Data rows:

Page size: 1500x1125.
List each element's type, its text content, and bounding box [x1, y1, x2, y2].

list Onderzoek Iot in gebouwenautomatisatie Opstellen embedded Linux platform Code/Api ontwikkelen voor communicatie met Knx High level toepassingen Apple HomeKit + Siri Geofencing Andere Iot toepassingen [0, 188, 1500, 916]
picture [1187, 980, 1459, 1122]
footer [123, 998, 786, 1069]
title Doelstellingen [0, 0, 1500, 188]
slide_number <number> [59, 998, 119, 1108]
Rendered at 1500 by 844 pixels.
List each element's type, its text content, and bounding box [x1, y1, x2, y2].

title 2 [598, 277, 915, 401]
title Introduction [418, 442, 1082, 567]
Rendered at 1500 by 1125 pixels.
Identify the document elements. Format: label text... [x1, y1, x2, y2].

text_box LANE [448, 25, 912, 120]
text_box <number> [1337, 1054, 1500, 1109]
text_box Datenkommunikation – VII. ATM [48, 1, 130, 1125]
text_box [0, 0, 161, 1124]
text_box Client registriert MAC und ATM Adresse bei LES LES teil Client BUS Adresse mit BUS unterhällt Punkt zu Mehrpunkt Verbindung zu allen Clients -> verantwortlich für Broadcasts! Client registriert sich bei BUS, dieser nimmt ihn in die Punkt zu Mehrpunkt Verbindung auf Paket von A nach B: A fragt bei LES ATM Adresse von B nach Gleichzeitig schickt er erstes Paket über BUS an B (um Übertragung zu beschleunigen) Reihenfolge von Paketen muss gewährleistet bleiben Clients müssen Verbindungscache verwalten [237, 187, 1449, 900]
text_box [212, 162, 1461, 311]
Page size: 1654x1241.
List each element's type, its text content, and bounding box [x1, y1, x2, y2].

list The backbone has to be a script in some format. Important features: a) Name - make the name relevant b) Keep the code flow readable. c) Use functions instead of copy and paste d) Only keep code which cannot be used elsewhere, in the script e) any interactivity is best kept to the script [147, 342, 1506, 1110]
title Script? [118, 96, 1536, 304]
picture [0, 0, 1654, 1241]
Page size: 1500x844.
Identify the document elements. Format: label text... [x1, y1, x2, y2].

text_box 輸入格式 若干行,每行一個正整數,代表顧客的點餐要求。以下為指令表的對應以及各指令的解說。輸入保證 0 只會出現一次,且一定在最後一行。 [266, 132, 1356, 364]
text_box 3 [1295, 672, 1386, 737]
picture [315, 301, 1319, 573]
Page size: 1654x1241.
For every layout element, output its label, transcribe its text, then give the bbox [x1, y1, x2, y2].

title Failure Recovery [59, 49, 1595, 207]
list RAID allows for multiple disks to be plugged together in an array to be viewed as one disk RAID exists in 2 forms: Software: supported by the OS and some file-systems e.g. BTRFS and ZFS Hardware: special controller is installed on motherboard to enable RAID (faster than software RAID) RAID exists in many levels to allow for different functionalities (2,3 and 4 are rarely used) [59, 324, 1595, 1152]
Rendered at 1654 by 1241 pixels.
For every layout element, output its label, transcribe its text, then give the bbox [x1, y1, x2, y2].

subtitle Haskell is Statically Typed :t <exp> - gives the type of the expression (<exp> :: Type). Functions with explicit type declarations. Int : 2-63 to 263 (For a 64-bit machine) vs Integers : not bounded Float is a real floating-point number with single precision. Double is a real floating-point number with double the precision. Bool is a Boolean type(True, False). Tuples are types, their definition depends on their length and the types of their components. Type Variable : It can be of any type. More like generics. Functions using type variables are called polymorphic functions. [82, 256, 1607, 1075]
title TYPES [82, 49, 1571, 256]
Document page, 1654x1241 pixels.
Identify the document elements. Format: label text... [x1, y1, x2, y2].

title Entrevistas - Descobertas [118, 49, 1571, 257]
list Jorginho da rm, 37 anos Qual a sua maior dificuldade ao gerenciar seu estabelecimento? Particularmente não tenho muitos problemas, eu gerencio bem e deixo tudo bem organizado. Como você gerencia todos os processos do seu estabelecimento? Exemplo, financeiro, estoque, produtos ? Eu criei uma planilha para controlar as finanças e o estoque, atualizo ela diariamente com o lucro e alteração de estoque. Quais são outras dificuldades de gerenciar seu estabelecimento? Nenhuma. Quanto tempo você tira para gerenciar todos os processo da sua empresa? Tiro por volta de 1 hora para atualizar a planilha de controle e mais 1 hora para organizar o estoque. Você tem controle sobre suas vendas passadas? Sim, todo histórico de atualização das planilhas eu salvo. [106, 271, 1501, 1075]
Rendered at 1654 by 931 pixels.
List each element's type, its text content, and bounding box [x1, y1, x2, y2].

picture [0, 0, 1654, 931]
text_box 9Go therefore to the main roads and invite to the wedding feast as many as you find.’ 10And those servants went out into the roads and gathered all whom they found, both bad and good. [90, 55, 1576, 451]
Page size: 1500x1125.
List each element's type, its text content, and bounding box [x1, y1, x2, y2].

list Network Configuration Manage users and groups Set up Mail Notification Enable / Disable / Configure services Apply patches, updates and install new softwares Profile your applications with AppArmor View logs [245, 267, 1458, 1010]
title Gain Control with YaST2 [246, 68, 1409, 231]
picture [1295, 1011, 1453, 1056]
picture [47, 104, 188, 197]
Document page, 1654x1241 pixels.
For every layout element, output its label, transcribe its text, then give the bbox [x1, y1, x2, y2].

To do:
Format every line of the records above as a JSON list of strings, one string per line, omitting blank lines.

Worked answer:
[
  "Page size: 1500x1125.",
  "List each element's type, its text content, and bounding box [x1, y1, x2, y2].",
  "list Onderzoek Iot in gebouwenautomatisatie Opstellen embedded Linux platform Code/Api ontwikkelen voor communicatie met Knx High level toepassingen Apple HomeKit + Siri Geofencing Andere Iot toepassingen [0, 188, 1500, 916]",
  "picture [1187, 980, 1459, 1122]",
  "footer [123, 998, 786, 1069]",
  "title Doelstellingen [0, 0, 1500, 188]",
  "slide_number <number> [59, 998, 119, 1108]",
  "Rendered at 1500 by 844 pixels.",
  "List each element's type, its text content, and bounding box [x1, y1, x2, y2].",
  "title 2 [598, 277, 915, 401]",
  "title Introduction [418, 442, 1082, 567]",
  "Rendered at 1500 by 1125 pixels.",
  "Identify the document elements. Format: label text... [x1, y1, x2, y2].",
  "text_box LANE [448, 25, 912, 120]",
  "text_box <number> [1337, 1054, 1500, 1109]",
  "text_box Datenkommunikation – VII. ATM [48, 1, 130, 1125]",
  "text_box [0, 0, 161, 1124]",
  "text_box Client registriert MAC und ATM Adresse bei LES LES teil Client BUS Adresse mit BUS unterhällt Punkt zu Mehrpunkt Verbindung zu allen Clients -> verantwortlich für Broadcasts! Client registriert sich bei BUS, dieser nimmt ihn in die Punkt zu Mehrpunkt Verbindung auf Paket von A nach B: A fragt bei LES ATM Adresse von B nach Gleichzeitig schickt er erstes Paket über BUS an B (um Übertragung zu beschleunigen) Reihenfolge von Paketen muss gewährleistet bleiben Clients müssen Verbindungscache verwalten [237, 187, 1449, 900]",
  "text_box [212, 162, 1461, 311]",
  "Page size: 1654x1241.",
  "List each element's type, its text content, and bounding box [x1, y1, x2, y2].",
  "list The backbone has to be a script in some format. Important features: a) Name - make the name relevant b) Keep the code flow readable. c) Use functions instead of copy and paste d) Only keep code which cannot be used elsewhere, in the script e) any interactivity is best kept to the script [147, 342, 1506, 1110]",
  "title Script? [118, 96, 1536, 304]",
  "picture [0, 0, 1654, 1241]",
  "Page size: 1500x844.",
  "Identify the document elements. Format: label text... [x1, y1, x2, y2].",
  "text_box 輸入格式 若干行,每行一個正整數,代表顧客的點餐要求。以下為指令表的對應以及各指令的解說。輸入保證 0 只會出現一次,且一定在最後一行。 [266, 132, 1356, 364]",
  "text_box 3 [1295, 672, 1386, 737]",
  "picture [315, 301, 1319, 573]",
  "Page size: 1654x1241.",
  "For every layout element, output its label, transcribe its text, then give the bbox [x1, y1, x2, y2].",
  "title Failure Recovery [59, 49, 1595, 207]",
  "list RAID allows for multiple disks to be plugged together in an array to be viewed as one disk RAID exists in 2 forms: Software: supported by the OS and some file-systems e.g. BTRFS and ZFS Hardware: special controller is installed on motherboard to enable RAID (faster than software RAID) RAID exists in many levels to allow for different functionalities (2,3 and 4 are rarely used) [59, 324, 1595, 1152]",
  "Rendered at 1654 by 1241 pixels.",
  "For every layout element, output its label, transcribe its text, then give the bbox [x1, y1, x2, y2].",
  "subtitle Haskell is Statically Typed :t <exp> - gives the type of the expression (<exp> :: Type). Functions with explicit type declarations. Int : 2-63 to 263 (For a 64-bit machine) vs Integers : not bounded Float is a real floating-point number with single precision. Double is a real floating-point number with double the precision. Bool is a Boolean type(True, False). Tuples are types, their definition depends on their length and the types of their components. Type Variable : It can be of any type. More like generics. Functions using type variables are called polymorphic functions. [82, 256, 1607, 1075]",
  "title TYPES [82, 49, 1571, 256]",
  "Document page, 1654x1241 pixels.",
  "Identify the document elements. Format: label text... [x1, y1, x2, y2].",
  "title Entrevistas - Descobertas [118, 49, 1571, 257]",
  "list Jorginho da rm, 37 anos Qual a sua maior dificuldade ao gerenciar seu estabelecimento? Particularmente não tenho muitos problemas, eu gerencio bem e deixo tudo bem organizado. Como você gerencia todos os processos do seu estabelecimento? Exemplo, financeiro, estoque, produtos ? Eu criei uma planilha para controlar as finanças e o estoque, atualizo ela diariamente com o lucro e alteração de estoque. Quais são outras dificuldades de gerenciar seu estabelecimento? Nenhuma. Quanto tempo você tira para gerenciar todos os processo da sua empresa? Tiro por volta de 1 hora para atualizar a planilha de controle e mais 1 hora para organizar o estoque. Você tem controle sobre suas vendas passadas? Sim, todo histórico de atualização das planilhas eu salvo. [106, 271, 1501, 1075]",
  "Rendered at 1654 by 931 pixels.",
  "List each element's type, its text content, and bounding box [x1, y1, x2, y2].",
  "picture [0, 0, 1654, 931]",
  "text_box 9Go therefore to the main roads and invite to the wedding feast as many as you find.’ 10And those servants went out into the roads and gathered all whom they found, both bad and good. [90, 55, 1576, 451]",
  "Page size: 1500x1125.",
  "List each element's type, its text content, and bounding box [x1, y1, x2, y2].",
  "list Network Configuration Manage users and groups Set up Mail Notification Enable / Disable / Configure services Apply patches, updates and install new softwares Profile your applications with AppArmor View logs [245, 267, 1458, 1010]",
  "title Gain Control with YaST2 [246, 68, 1409, 231]",
  "picture [1295, 1011, 1453, 1056]",
  "picture [47, 104, 188, 197]",
  "Document page, 1654x1241 pixels.",
  "For every layout element, output its label, transcribe its text, then give the bbox [x1, y1, x2, y2]."
]